● **Records for the task**:
◆ ◆ ◆ ◆ ◆ ◆ ◆
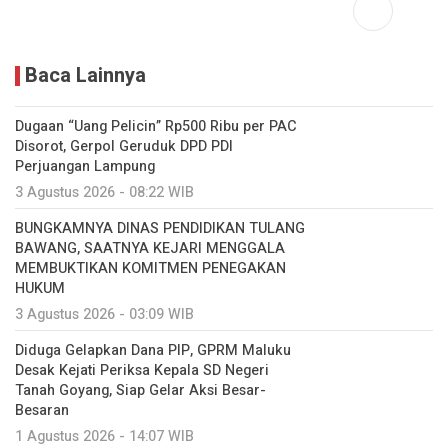
Baca Lainnya
Dugaan “Uang Pelicin” Rp500 Ribu per PAC
Disorot, Gerpol Geruduk DPD PDI
Perjuangan Lampung
3 Agustus 2026 - 08:22 WIB
BUNGKAMNYA DINAS PENDIDIKAN TULANG
BAWANG, SAATNYA KEJARI MENGGALA
MEMBUKTIKAN KOMITMEN PENEGAKAN
HUKUM
3 Agustus 2026 - 03:09 WIB
Diduga Gelapkan Dana PIP, GPRM Maluku
Desak Kejati Periksa Kepala SD Negeri
Tanah Goyang, Siap Gelar Aksi Besar-
Besaran
1 Agustus 2026 - 14:07 WIB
◆ ◆ ◆ ◆ ◆ ◆ ◆
● **Directions**:
Rewrite the text read from the records above as a numbered list with one line per item, omitting blank lines and leaving out the pictures.

● **Exercise output**:
1. Baca Lainnya
2. Dugaan “Uang Pelicin” Rp500 Ribu per PAC
3. Disorot, Gerpol Geruduk DPD PDI
4. Perjuangan Lampung
5. 3 Agustus 2026 - 08:22 WIB
6. BUNGKAMNYA DINAS PENDIDIKAN TULANG
7. BAWANG, SAATNYA KEJARI MENGGALA
8. MEMBUKTIKAN KOMITMEN PENEGAKAN
9. HUKUM
10. 3 Agustus 2026 - 03:09 WIB
11. Diduga Gelapkan Dana PIP, GPRM Maluku
12. Desak Kejati Periksa Kepala SD Negeri
13. Tanah Goyang, Siap Gelar Aksi Besar-
14. Besaran
15. 1 Agustus 2026 - 14:07 WIB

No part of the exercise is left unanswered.